Itemized modification records
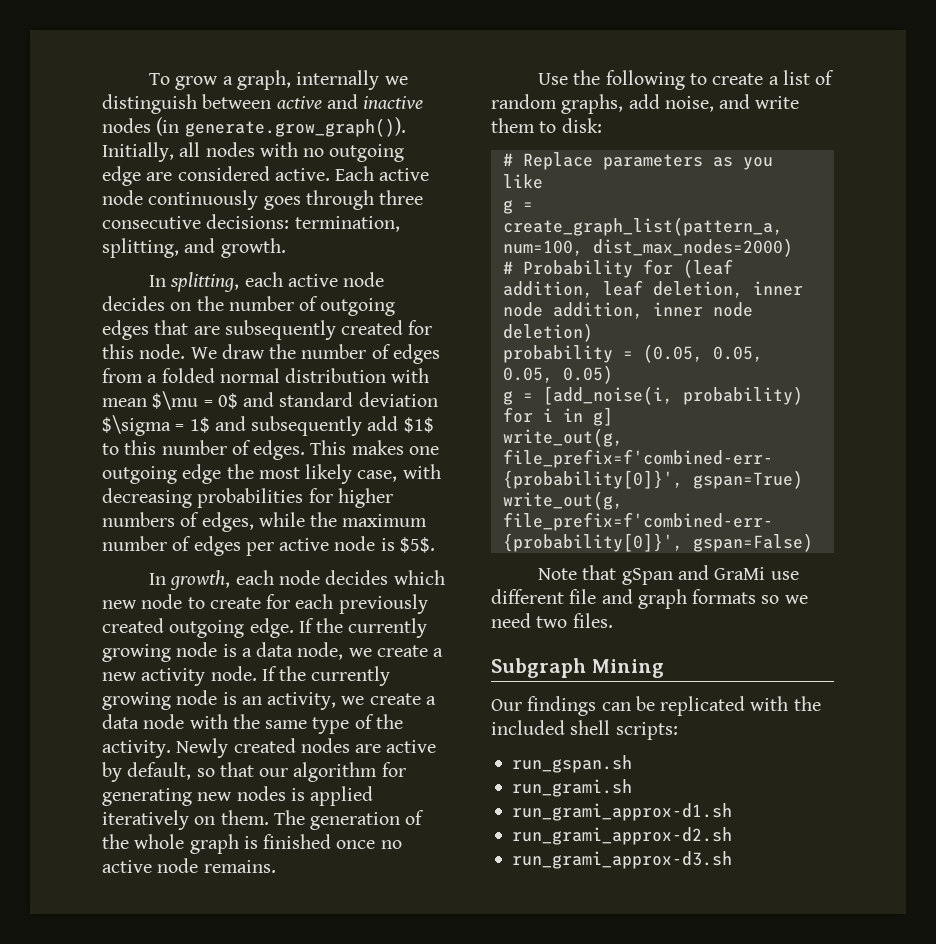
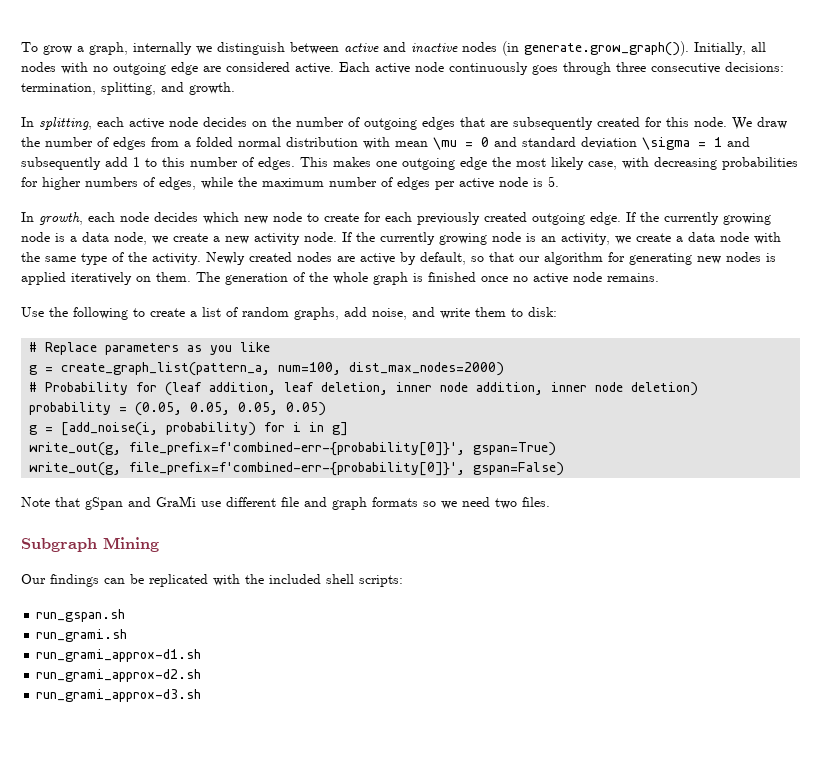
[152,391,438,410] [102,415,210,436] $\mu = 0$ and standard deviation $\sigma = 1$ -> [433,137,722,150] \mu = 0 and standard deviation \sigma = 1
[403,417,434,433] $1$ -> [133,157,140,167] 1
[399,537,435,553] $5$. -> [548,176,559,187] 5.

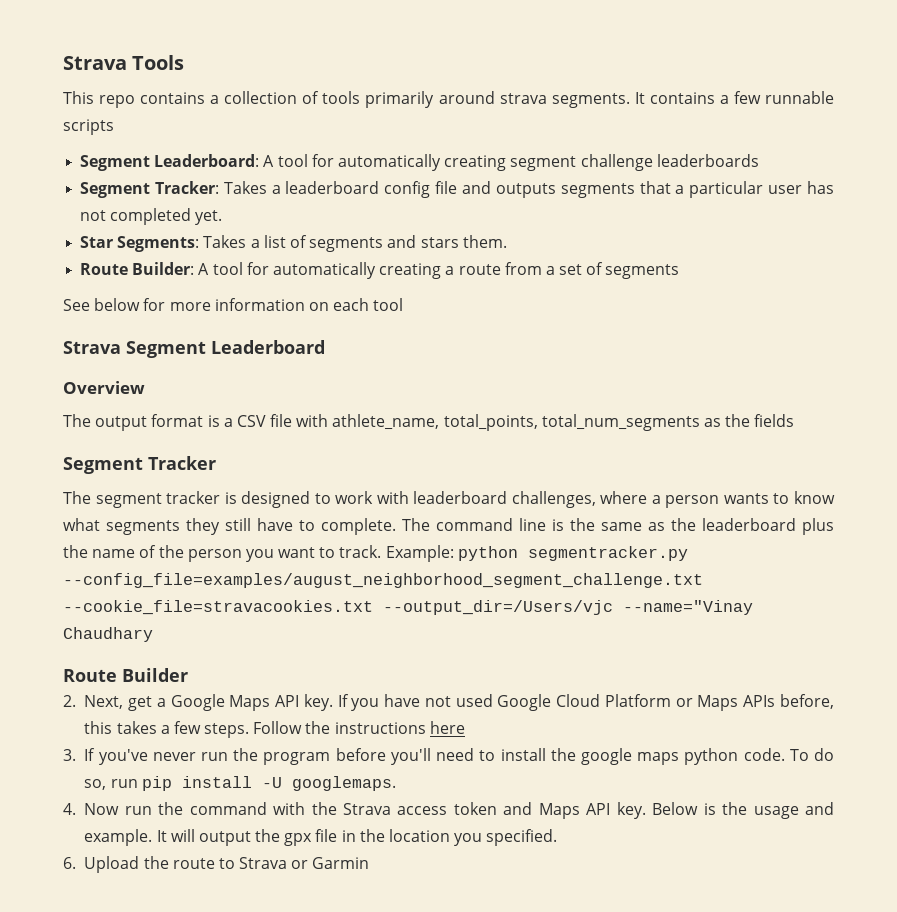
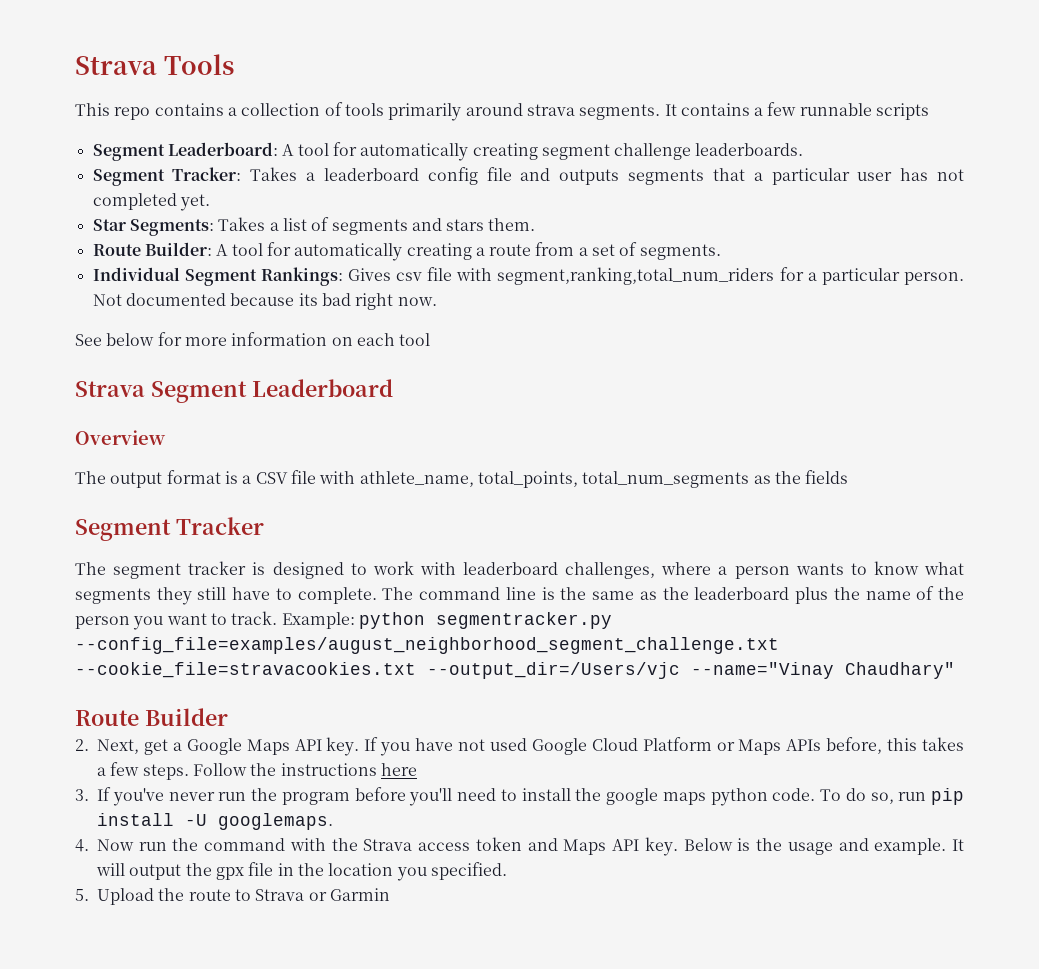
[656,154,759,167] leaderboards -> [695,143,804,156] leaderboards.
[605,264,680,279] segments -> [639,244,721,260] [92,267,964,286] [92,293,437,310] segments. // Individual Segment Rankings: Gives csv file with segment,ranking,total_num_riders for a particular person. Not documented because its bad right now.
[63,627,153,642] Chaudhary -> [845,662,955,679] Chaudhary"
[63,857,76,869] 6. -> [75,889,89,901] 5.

- _TASK GOAL_:
Lines before the one containing "[656,154,759,167] leaderboards ->" are left out. Repeat that line and all lines after it in the records above exactly.

- _RESULT FOR THIS TASK_:
[656,154,759,167] leaderboards -> [695,143,804,156] leaderboards.
[605,264,680,279] segments -> [639,244,721,260] [92,267,964,286] [92,293,437,310] segments. // Individual Segment Rankings: Gives csv file with segment,ranking,total_num_riders for a particular person. Not documented because its bad right now.
[63,627,153,642] Chaudhary -> [845,662,955,679] Chaudhary"
[63,857,76,869] 6. -> [75,889,89,901] 5.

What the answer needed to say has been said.